A mother-daughter duo from Texas has been arrested on suspicion of conducting illegal butt injection operations nationwide.
The two men, identified as Consuelo Dal Bo, 56, and Isabella Dal Bo, 18, were arrested Wednesday in a sting operation in Houston. According to ABC13.
The two women thought they were meeting with a customer who had charged them $6,000 for an illegal procedure. They had just returned from California, where they were also conducting illegal business.
Mother and daughter plan to inject the undercover agent with an unlabeled brown liquid. According to court documents obtained by Fox 26.
The mother, a Texas-licensed cosmetologist, also allegedly offered the officer Xanax to calm him down before the procedure.
Officers then arrived at the scene and recovered bottles containing illegal injection drugs and medical equipment from a bag at the scene. Click2Houston reported.

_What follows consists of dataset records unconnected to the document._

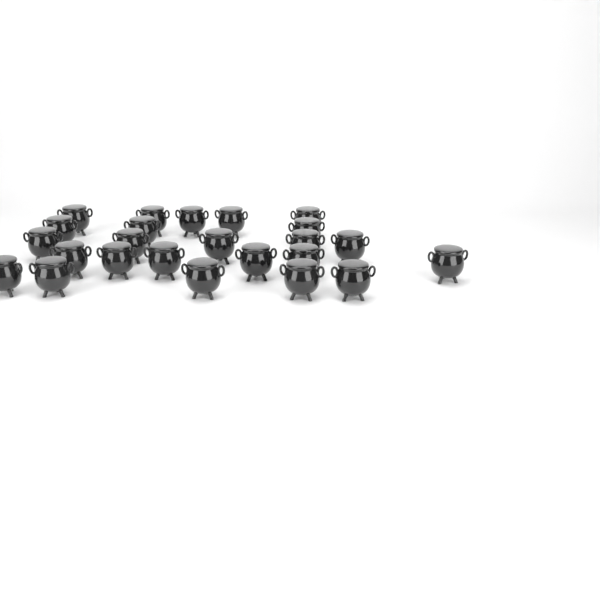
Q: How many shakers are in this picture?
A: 24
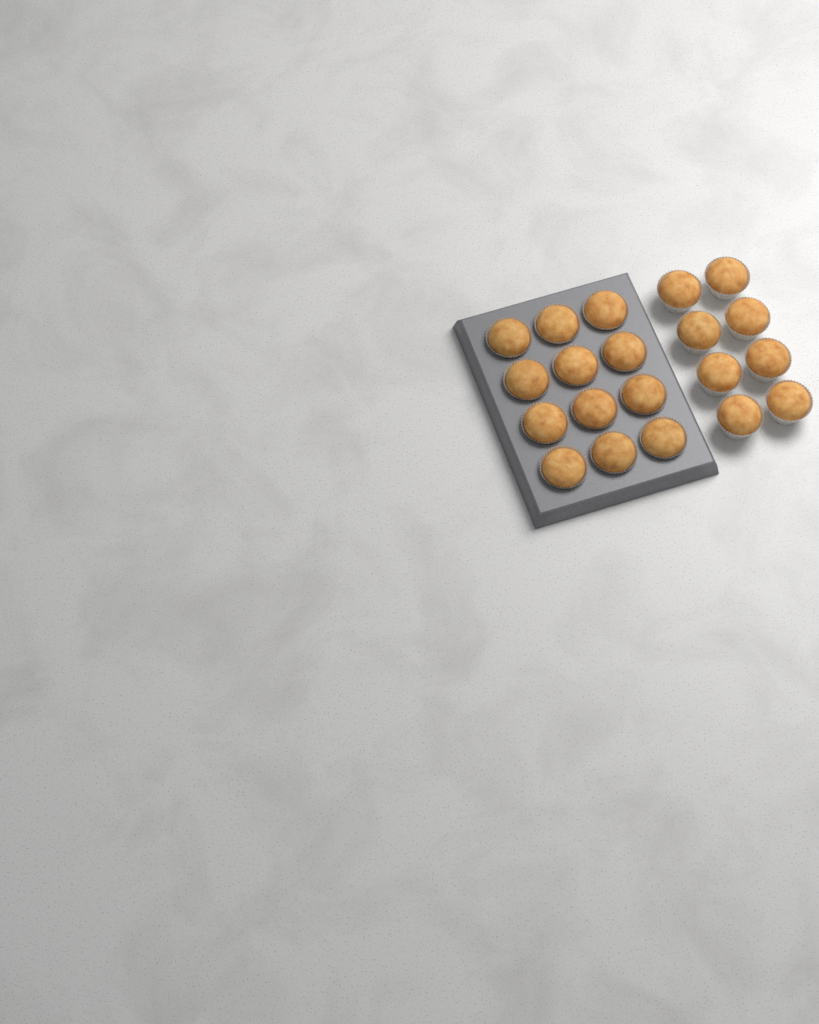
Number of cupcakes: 20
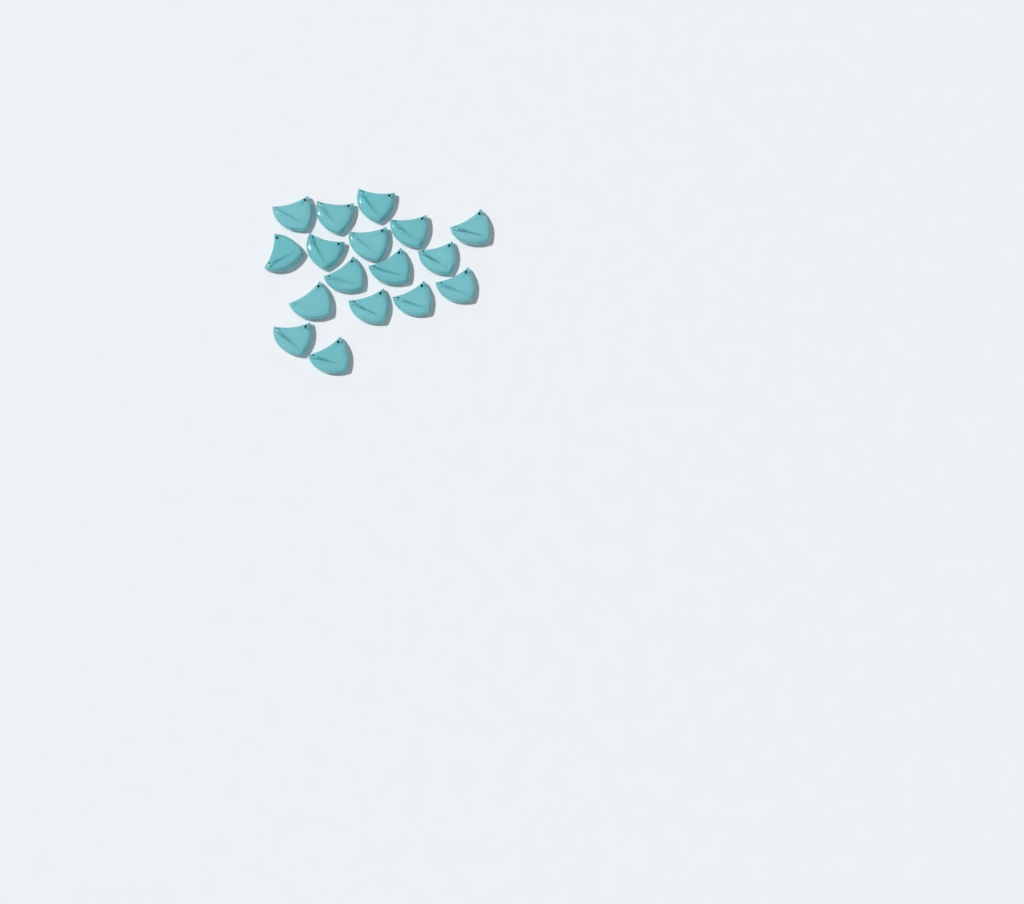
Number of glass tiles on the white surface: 17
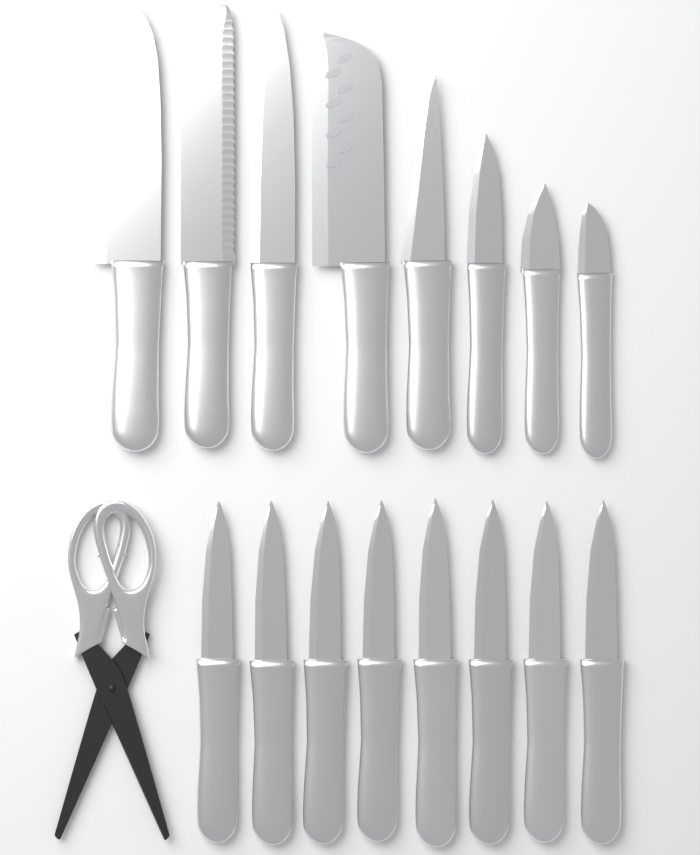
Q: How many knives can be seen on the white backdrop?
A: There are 16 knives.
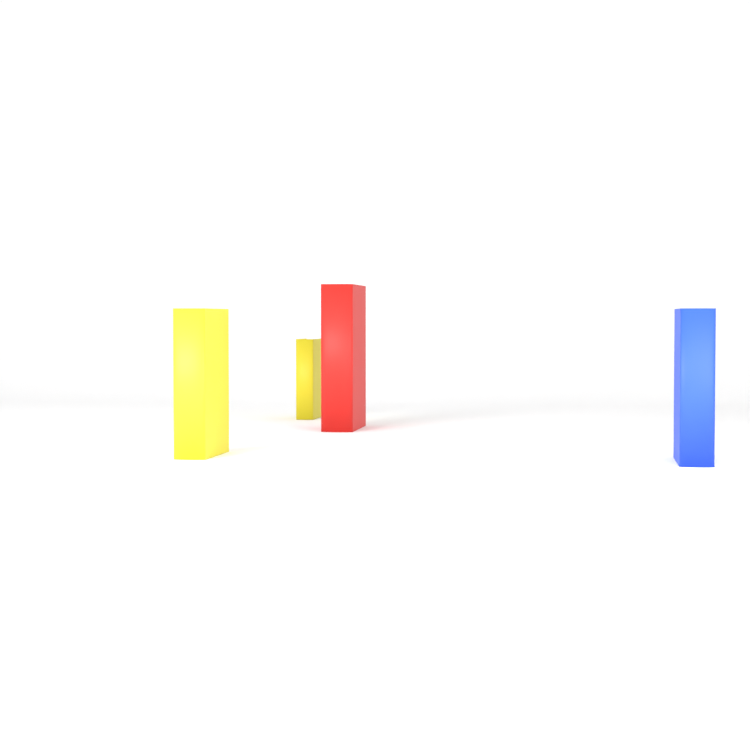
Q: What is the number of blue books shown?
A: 1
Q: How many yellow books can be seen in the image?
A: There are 2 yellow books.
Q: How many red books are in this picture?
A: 1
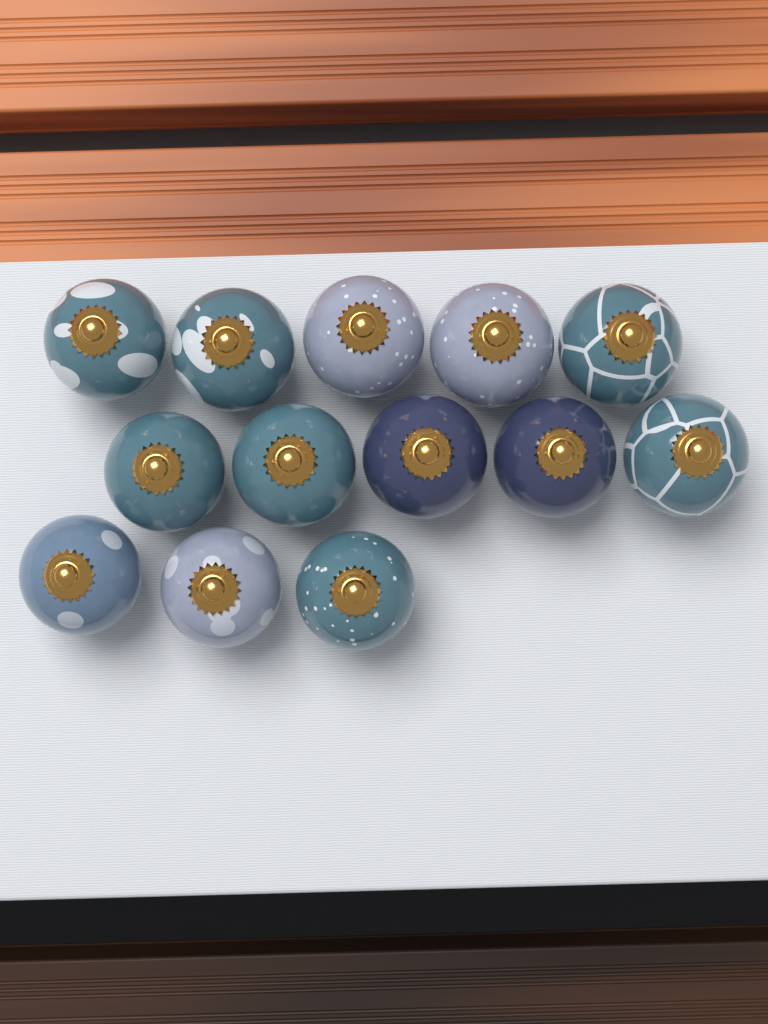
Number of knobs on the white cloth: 13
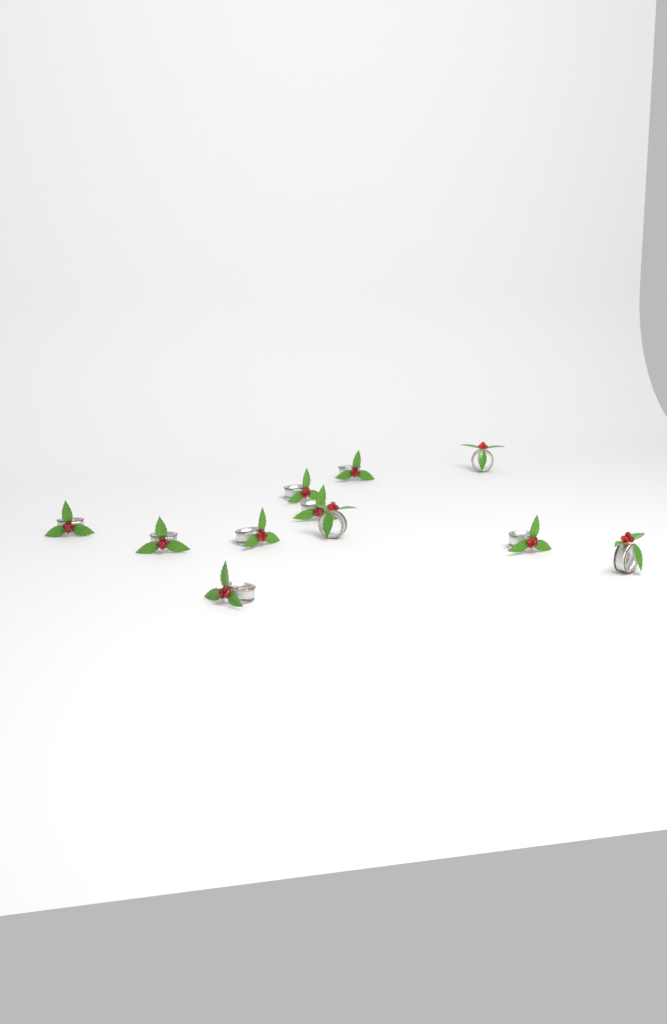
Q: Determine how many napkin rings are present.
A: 11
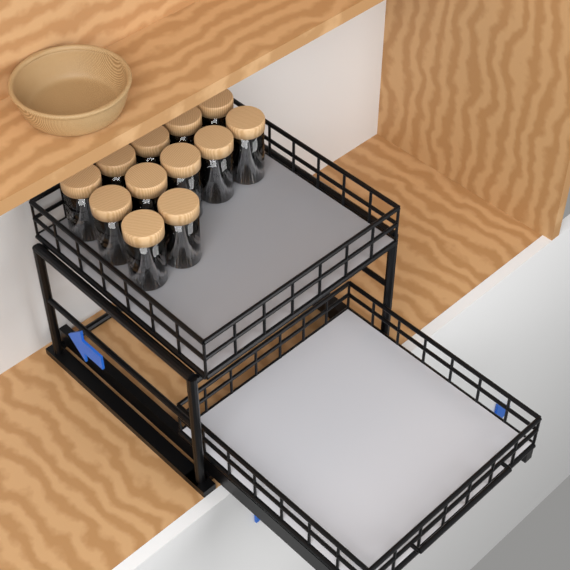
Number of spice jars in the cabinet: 12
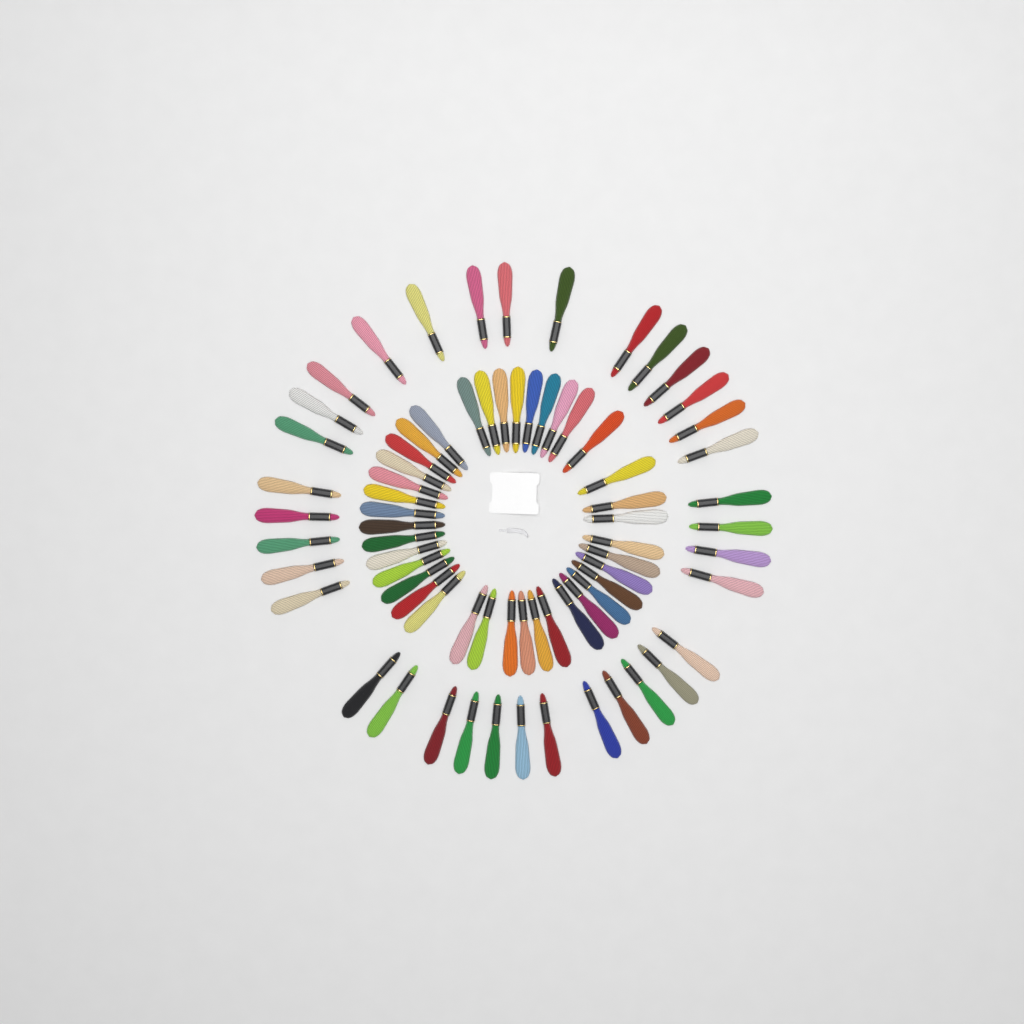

Afterwards, they allegedly claimed they “didn’t even know what was in the bottle.”
The sting operation was led by the Houston Police Department’s Major Offenders Unit, the Food and Drug Administration, and the Department of Homeland Security.
The mother and daughter have now been charged with illegal drug activity, and the mother faces additional drug charges.
They were released on bond and are scheduled to appear in court on April 10, according to Click2Houston.
The FDA has long warned against the use of injectable dermal fillers for body contouring, saying they can lead to long-term pain, infection, serious injury, and even death. .
“Injectable silicone oil” [breaks] They break down into smaller particles throughout the body and can cause permanent damage and life-threatening complications such as stroke, embolism, and even death,” says Dr. Cosmetic, a certified cosmetic nurse at Perlman Plastic Surgery in New York. Lisa Vasquez says. told USA Today.
She added that injections are difficult to reverse, even for the most skilled plastic surgeons.
“Removal requires direct incision or ultrasound-assisted VASER liposuction. [which] Remove the injected silicone, silicone tumor, and scar tissue. But nothing can dissolve liquid silicone. ”
Granulomas, or clumps of white blood cells and other tissue, also need to be “surgically removed,” Vasquez added.
The FDA also says that because silicone doesn’t break down, it stays in the body forever.